● **Exercise description**: From the entries below, copy every line that holds the word "macros".

● **Source material**:
____________

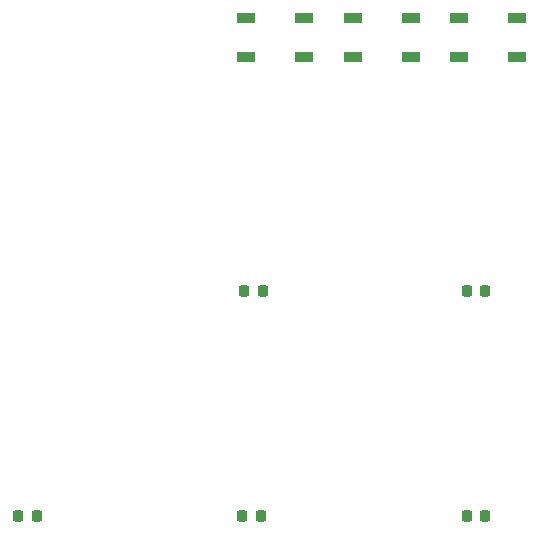
<source format=gbr>
%TF.GenerationSoftware,KiCad,Pcbnew,7.0.1*%
%TF.CreationDate,2023-07-01T02:03:31-04:00*%
%TF.ProjectId,Fluxpad,466c7578-7061-4642-9e6b-696361645f70,rev?*%
%TF.SameCoordinates,Original*%
%TF.FileFunction,Paste,Top*%
%TF.FilePolarity,Positive*%
%FSLAX46Y46*%
G04 Gerber Fmt 4.6, Leading zero omitted, Abs format (unit mm)*
G04 Created by KiCad (PCBNEW 7.0.1) date 2023-07-01 02:03:31*
%MOMM*%
%LPD*%
G01*
G04 APERTURE LIST*
G04 Aperture macros list*
%AMRoundRect*
0 Rectangle with rounded corners*
0 $1 Rounding radius*
0 $2 $3 $4 $5 $6 $7 $8 $9 X,Y pos of 4 corners*
0 Add a 4 corners polygon primitive as box body*
4,1,4,$2,$3,$4,$5,$6,$7,$8,$9,$2,$3,0*
0 Add four circle primitives for the rounded corners*
1,1,$1+$1,$2,$3*
1,1,$1+$1,$4,$5*
1,1,$1+$1,$6,$7*
1,1,$1+$1,$8,$9*
0 Add four rect primitives between the rounded corners*
20,1,$1+$1,$2,$3,$4,$5,0*
20,1,$1+$1,$4,$5,$6,$7,0*
20,1,$1+$1,$6,$7,$8,$9,0*
20,1,$1+$1,$8,$9,$2,$3,0*%
G04 Aperture macros list end*
%ADD10R,1.500000X0.900000*%
%ADD11RoundRect,0.218750X-0.218750X-0.256250X0.218750X-0.256250X0.218750X0.256250X-0.218750X0.256250X0*%
G04 APERTURE END LIST*
D10*
%TO.C,D7*%
X182450000Y-95150000D03*
X182450000Y-91850000D03*
X177550000Y-91850000D03*
X177550000Y-95150000D03*
%TD*%
D11*
%TO.C,D2*%
X178212500Y-115000000D03*
X179787500Y-115000000D03*
%TD*%
%TO.C,D3*%
X140212500Y-134000000D03*
X141787500Y-134000000D03*
%TD*%
D10*
%TO.C,D5*%
X164450000Y-95150000D03*
X164450000Y-91850000D03*
X159550000Y-91850000D03*
X159550000Y-95150000D03*
%TD*%
D11*
%TO.C,D4*%
X159212500Y-134000000D03*
X160787500Y-134000000D03*
%TD*%
%TO.C,D1*%
X159362500Y-115000000D03*
X160937500Y-115000000D03*
%TD*%
%TO.C,D8*%
X178212500Y-134005633D03*
X179787500Y-134005633D03*
%TD*%
D10*
%TO.C,D6*%
X173450000Y-95150000D03*
X173450000Y-91850000D03*
X168550000Y-91850000D03*
X168550000Y-95150000D03*
%TD*%
M02*

</source>
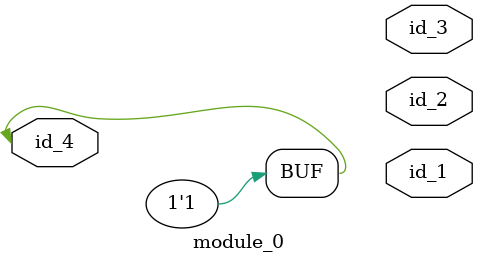
<source format=v>
module module_0 (
    id_1,
    id_2,
    id_3,
    id_4
);
  input id_4;
  output id_3;
  output id_2;
  output id_1;
  assign id_4 = 1;
endmodule

</source>
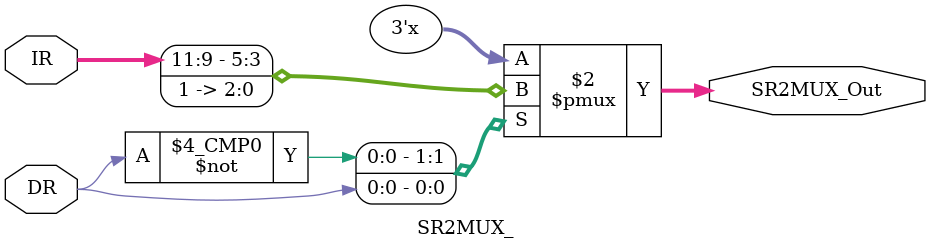
<source format=sv>
module SR2MUX_(
	input logic DR,
	input logic [15:0] IR,
	output logic [0:2] SR2MUX_Out);

	
	always_comb
	 begin	 
	 
        unique case (DR) //The unique keyword here instructs synthesis to fail if a case appears more than once.
	 	   1'b0   : SR2MUX_Out = IR[11:9];
		   1'b1   : SR2MUX_Out = 3'b111;
		   endcase
    end 



endmodule



</source>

____________

● **Answer for this exercise**:
G04 Aperture macros list*
G04 Aperture macros list end*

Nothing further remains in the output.